● **Extracted page text data**:
:::

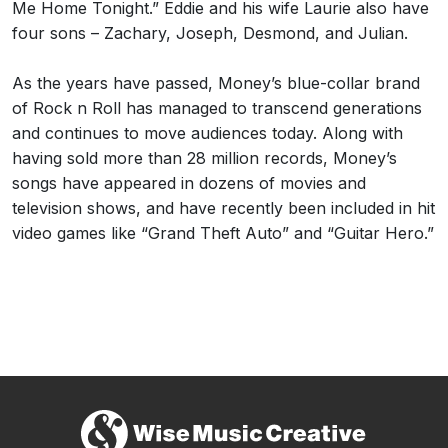
Me Home Tonight.” Eddie and his wife Laurie also have
four sons – Zachary, Joseph, Desmond, and Julian.
As the years have passed, Money’s blue-collar brand
of Rock n Roll has managed to transcend generations
and continues to move audiences today. Along with
having sold more than 28 million records, Money’s
songs have appeared in dozens of movies and
television shows, and have recently been included in hit
video games like “Grand Theft Auto” and “Guitar Hero.”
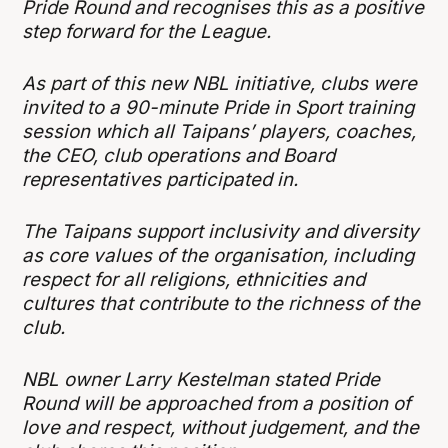
Pride Round and recognises this as a positive
step forward for the League.
As part of this new NBL initiative, clubs were
invited to a 90-minute Pride in Sport training
session which all Taipans’ players, coaches,
the CEO, club operations and Board
representatives participated in.
The Taipans support inclusivity and diversity
as core values of the organisation, including
respect for all religions, ethnicities and
cultures that contribute to the richness of the
club.
NBL owner Larry Kestelman stated Pride
Round will be approached from a position of
love and respect, without judgement, and the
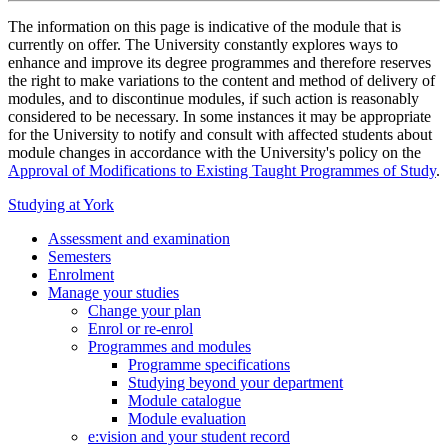
The information on this page is indicative of the module that is
currently on offer. The University constantly explores ways to
enhance and improve its degree programmes and therefore reserves
the right to make variations to the content and method of delivery of
modules, and to discontinue modules, if such action is reasonably
considered to be necessary. In some instances it may be appropriate
for the University to notify and consult with affected students about
module changes in accordance with the University's policy on the
Approval of Modifications to Existing Taught Programmes of Study
.
Studying at York
Assessment and examination
Semesters
Enrolment
Manage your studies
Change your plan
Enrol or re-enrol
Programmes and modules
Programme specifications
Studying beyond your department
Module catalogue
Module evaluation
e:vision and your student record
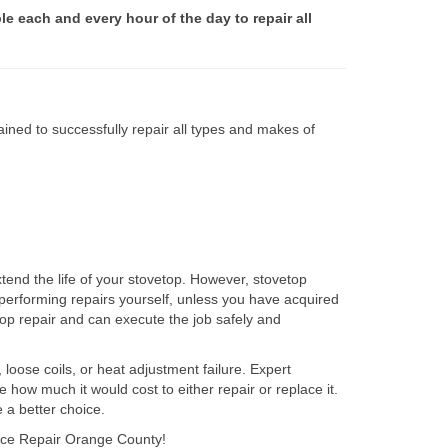
le each and every hour of the day to repair all
ined to successfully repair all types and makes of
tend the life of your stovetop. However, stovetop
performing repairs yourself, unless you have acquired
op repair and can execute the job safely and
 loose coils, or heat adjustment failure. Expert
how much it would cost to either repair or replace it.
 a better choice.
iance Repair Orange County!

:::

● **Task details**: In the data above, start at the line that has "the right to", stop after the line that has "considered to be", and print every line in between exactly as it stands.

● **Completed exercise**:
the right to make variations to the content and method of delivery of
modules, and to discontinue modules, if such action is reasonably
considered to be necessary. In some instances it may be appropriate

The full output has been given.